Thailand menawarkan rupa-rupa wisata. Dari yang religius seperti ziarah pemeluk Buddha ke kuil-kuil tua di kawasan Chao Pharaya, sampai gempita hiburan malam di sudut-sudut remang kota Pattaya. Atraksi binatang pasti mengasyikkan untuk keluarga. Bagaimana dengan show manusia, yang suguhannya sungguh tak biasa?
SABTU pagi yang cerah di Bangkok. Setelah tidur nyenyak di ketinggian lantai 46 Hotel Baiyoke Sky, kemudian sarapan pagi di lantai 78, saya bersama dua rekan, Ogi Fajar Nuzuli dan Fitri Zamzam langsung meluncur ke kawasan Grand Palace, istana besar Raja Thailand yang melegenda.
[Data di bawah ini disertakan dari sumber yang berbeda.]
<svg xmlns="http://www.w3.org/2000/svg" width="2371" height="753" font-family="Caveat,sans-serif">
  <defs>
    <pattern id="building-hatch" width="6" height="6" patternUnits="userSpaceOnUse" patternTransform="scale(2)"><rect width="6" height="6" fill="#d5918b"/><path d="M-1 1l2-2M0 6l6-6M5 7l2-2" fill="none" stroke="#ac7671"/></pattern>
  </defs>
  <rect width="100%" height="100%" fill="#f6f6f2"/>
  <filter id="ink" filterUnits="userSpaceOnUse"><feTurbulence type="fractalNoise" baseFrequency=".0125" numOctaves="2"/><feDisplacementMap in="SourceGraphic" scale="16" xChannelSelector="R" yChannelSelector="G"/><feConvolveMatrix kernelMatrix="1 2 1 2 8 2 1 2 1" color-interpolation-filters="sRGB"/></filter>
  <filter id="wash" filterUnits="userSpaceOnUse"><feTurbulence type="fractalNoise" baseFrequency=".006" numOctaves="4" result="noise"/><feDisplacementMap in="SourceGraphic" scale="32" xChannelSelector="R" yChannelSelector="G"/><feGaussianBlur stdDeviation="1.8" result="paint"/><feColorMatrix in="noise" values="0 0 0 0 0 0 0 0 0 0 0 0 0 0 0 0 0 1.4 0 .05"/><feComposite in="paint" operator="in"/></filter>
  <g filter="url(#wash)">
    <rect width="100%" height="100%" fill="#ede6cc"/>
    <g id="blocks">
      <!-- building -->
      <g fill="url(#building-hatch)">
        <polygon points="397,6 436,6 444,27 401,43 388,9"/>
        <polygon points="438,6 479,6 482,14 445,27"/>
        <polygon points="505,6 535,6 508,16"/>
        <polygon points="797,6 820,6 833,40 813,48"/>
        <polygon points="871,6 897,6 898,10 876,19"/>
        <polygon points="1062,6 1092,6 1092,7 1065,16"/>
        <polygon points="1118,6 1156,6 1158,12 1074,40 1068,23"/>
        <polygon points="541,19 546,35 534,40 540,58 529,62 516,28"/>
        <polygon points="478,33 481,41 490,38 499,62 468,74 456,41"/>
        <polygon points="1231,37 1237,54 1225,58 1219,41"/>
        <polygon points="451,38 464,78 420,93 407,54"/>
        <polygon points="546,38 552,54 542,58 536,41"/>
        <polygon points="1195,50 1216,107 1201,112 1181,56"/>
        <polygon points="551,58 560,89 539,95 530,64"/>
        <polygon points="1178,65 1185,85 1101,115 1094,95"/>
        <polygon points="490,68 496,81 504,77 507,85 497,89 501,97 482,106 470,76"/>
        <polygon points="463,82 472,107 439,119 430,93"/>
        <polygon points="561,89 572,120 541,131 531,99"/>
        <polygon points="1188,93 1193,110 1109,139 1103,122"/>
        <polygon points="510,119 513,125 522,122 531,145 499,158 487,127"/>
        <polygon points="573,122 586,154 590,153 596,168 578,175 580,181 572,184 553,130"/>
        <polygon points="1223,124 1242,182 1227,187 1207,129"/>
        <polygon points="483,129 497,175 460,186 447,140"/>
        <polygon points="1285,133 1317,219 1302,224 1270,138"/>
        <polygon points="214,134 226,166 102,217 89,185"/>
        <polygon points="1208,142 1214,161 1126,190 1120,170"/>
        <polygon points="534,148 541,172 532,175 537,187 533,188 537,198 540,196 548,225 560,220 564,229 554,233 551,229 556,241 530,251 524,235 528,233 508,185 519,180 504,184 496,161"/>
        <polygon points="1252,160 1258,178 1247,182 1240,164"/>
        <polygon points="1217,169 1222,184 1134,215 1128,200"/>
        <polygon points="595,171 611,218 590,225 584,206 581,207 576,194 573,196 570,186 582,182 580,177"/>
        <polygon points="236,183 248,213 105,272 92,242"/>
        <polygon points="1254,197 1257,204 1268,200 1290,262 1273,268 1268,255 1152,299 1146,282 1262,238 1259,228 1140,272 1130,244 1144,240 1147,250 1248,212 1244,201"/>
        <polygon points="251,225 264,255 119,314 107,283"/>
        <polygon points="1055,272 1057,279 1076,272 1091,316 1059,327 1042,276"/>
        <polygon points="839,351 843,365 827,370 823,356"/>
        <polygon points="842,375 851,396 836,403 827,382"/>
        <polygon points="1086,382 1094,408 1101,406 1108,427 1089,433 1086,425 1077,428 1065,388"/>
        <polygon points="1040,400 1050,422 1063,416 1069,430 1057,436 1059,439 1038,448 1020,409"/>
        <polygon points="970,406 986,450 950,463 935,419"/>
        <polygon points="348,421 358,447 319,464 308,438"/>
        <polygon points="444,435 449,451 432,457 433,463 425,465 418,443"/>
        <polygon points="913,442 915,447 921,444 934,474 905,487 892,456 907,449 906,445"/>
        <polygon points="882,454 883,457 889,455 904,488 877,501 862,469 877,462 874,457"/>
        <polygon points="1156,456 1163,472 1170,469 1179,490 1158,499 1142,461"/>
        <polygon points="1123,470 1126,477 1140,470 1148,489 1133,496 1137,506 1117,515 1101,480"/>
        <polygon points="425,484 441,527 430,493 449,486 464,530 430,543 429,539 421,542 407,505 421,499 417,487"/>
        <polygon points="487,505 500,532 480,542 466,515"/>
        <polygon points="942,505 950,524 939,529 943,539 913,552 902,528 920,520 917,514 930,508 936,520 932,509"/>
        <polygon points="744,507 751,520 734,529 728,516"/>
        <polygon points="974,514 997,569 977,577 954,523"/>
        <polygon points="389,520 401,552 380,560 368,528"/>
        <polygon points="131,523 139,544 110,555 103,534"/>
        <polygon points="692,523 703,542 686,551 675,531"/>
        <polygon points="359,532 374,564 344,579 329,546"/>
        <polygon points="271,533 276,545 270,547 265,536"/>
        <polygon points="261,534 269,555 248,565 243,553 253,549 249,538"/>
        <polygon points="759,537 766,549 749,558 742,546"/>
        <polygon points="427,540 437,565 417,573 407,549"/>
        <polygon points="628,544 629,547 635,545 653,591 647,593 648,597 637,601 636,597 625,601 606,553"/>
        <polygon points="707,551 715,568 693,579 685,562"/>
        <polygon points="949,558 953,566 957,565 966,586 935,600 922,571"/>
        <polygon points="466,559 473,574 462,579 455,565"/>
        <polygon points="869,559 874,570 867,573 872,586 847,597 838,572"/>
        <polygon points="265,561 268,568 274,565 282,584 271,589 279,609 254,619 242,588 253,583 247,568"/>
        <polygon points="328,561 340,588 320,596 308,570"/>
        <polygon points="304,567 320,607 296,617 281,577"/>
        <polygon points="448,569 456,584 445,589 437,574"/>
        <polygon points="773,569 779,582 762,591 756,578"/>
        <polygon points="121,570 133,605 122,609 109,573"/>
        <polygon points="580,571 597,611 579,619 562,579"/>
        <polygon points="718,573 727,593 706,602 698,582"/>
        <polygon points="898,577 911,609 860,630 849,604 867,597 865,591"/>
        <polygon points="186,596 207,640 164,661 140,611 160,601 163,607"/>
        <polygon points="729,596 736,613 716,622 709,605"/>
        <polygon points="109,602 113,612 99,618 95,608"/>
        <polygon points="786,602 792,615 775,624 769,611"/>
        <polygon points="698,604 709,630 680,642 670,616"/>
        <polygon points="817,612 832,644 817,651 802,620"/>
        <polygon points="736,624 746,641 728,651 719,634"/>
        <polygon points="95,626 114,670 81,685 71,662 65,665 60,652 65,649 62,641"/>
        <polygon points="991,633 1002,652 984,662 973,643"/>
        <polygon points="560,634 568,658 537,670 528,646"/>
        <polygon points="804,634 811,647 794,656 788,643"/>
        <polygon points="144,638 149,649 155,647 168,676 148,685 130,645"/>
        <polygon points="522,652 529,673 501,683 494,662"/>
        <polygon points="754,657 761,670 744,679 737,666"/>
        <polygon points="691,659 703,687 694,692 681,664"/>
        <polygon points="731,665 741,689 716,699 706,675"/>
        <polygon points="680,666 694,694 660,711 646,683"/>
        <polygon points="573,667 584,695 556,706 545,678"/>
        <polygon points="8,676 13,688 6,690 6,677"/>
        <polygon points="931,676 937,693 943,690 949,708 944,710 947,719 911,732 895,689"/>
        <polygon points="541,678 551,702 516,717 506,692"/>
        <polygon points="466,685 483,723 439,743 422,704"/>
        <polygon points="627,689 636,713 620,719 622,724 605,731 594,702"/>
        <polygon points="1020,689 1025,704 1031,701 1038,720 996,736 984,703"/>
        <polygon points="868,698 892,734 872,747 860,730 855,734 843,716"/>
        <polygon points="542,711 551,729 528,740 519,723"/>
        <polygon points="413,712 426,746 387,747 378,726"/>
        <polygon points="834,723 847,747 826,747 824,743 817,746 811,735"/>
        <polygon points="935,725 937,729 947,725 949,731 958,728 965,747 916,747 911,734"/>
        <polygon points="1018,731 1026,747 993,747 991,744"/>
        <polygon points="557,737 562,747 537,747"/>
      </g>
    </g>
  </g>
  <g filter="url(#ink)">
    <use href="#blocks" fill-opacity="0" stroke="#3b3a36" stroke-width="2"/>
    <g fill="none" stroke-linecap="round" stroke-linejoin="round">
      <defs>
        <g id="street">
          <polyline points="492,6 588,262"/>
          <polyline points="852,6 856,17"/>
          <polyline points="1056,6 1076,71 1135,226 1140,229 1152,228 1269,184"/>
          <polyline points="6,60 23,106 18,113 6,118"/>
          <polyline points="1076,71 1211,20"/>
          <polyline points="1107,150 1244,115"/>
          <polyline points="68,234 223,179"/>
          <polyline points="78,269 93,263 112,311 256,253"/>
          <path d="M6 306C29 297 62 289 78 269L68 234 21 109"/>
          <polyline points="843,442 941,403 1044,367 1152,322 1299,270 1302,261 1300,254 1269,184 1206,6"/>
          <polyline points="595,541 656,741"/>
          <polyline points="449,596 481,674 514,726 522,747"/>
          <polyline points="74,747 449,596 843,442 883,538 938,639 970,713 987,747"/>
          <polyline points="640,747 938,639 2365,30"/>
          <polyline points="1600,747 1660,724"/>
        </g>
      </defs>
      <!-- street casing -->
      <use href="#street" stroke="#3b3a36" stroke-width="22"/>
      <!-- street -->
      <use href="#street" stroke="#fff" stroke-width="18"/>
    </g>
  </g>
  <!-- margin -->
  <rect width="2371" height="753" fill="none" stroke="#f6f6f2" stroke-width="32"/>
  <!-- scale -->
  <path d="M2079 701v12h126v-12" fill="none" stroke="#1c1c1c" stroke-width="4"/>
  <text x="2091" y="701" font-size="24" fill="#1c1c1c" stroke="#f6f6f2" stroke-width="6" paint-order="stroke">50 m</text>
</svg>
Tetapi mengingat waktu tak cukup leluasa karena harus segera menuju Pattaya, kami hanya melihat-lihat dari luar pagar istana, lalu menyeberang ke Wat Pho, kuil tua tempat patung Buddha raksasa yang lokasinya persis berseberangan dengan istana raja. The Temple of the Reclining Buddha ini juga biasa disebut Sleeping Buddha, karena posisi Buddha yang berbaring dengan tangan menyangga kepala.
Seperti halnya Grand Palace, di Wat Pho pengunjung membeludak. Hawa panas kota Bangkok tak mengurungkan niat wisatawan menikmati situs sejarah penting bagi umat Buddha tersebut. Dibangun tahun 1788, Wat Pho bukan saja tempat tujuan wisata penting di Thailand, tetapi juga pusat berbagai kegiatan agama Buddha.
Meski terbuka bagi orang asing yang bukan pemeluk Buddha, pengelola Wat Pho tetap memberlakukan aturan: tidak boleh bercelana pendek ketika di dalam kuil, harus melepas alas kaki, dan tidak berisik. Arus pengunjung dibuat memutar, masuk dari arah kepala Buddha, menyusuri bangunan kuil sampai di bagian kaki, lalu berbalik arah. Di ujung dekat pintu keluar, diletakkan berjejer wadah dari tembaga, berbentuk seperti kendi, tempat pengunjung memasukkan koin keberuntungan. Semangkuk koin dibeli seharga 20 baht.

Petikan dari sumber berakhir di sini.